# HFS image of PowerBook G3 Startup CD



## TFLeonard (Feb 10, 2003)

I've got a PowerBook G3 that has something wrong with a portion of its hard disk. I would like to reformat it but unfortunately I don't have any of the original CD's that came with the Mac. In case you don't know, this is a Mac that does not have a floppy drive and only has a CD-ROM drive. Therefore, I need to create a start-up Mac (HFS) CD to boot from to reformat the HD etc. Does anyone know where I can get an HFS image of a Startup System 9.1 CD so that I can burn it and start the Powerbook?


----------



## Yankee Rose (Jul 14, 1999)

Hi there ~

Have you tried just burning the System folder to a CD? I've looked around, but haven't come up with anything yet.


----------



## TFLeonard (Feb 10, 2003)

Yes I've tried putting a copy of the System folder on a CD. Unfortunately it can't boot from my CD. I have since learned that it is quite tricky to create a bootable CD for a Mac (you have to fiddle with bits etc.).
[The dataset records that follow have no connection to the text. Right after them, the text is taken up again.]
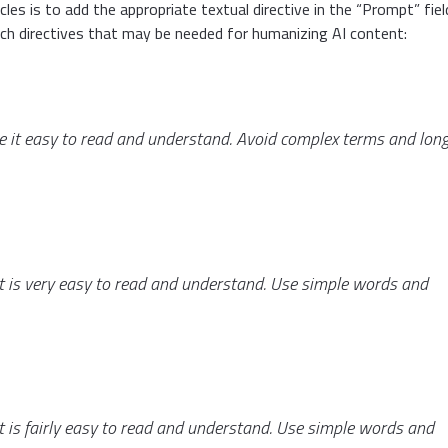
les is to add the appropriate textual directive in the “Prompt” fiel
ch directives that may be needed for humanizing AI content:
ke it easy to read and understand. Avoid complex terms and lon
 it is very easy to read and understand. Use simple words and
 it is fairly easy to read and understand. Use simple words and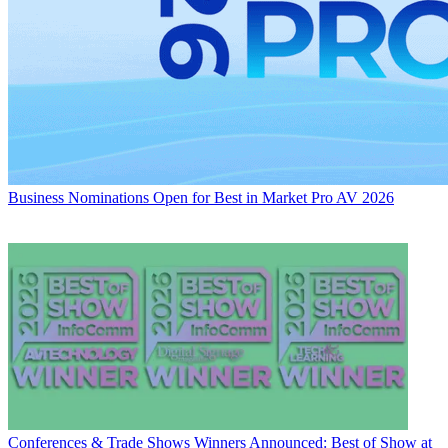
Business
Nominations Open for Best in Market Pro AV 2026
Conferences & Trade Shows
Winners Announced: Best of Show at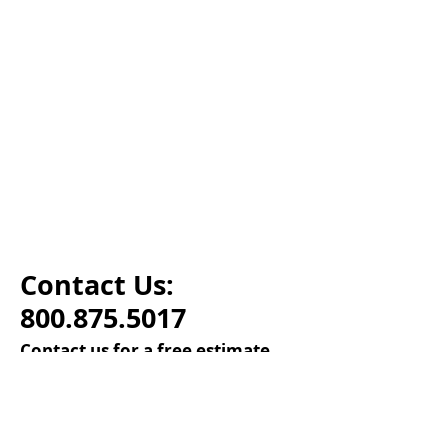
Contact Us:
800.875.5017
Contact us for a free estimate.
Anyway, its a shame there isn't a repository on the web for System CD images, it would make life easier for those of us that have lost the originals.


----------



## Yankee Rose (Jul 14, 1999)

Do you have Norton Disk Utilities by chance? You may have success if you burn a copy of it to the CD as well and use it to manage the HDD.

The information has got to be out there somewhere. It's just a matter of finding it - argh! Sometimes Apple's support site is fantastic and other times you have to dig and dig.


----------



## Yankee Rose (Jul 14, 1999)

The software TechTool Pro comes with a bootable system 9.1 boot CD. You may want to check into that. I don't believe Apple offers a download of the 9.1 system CD.

Good luck.


----------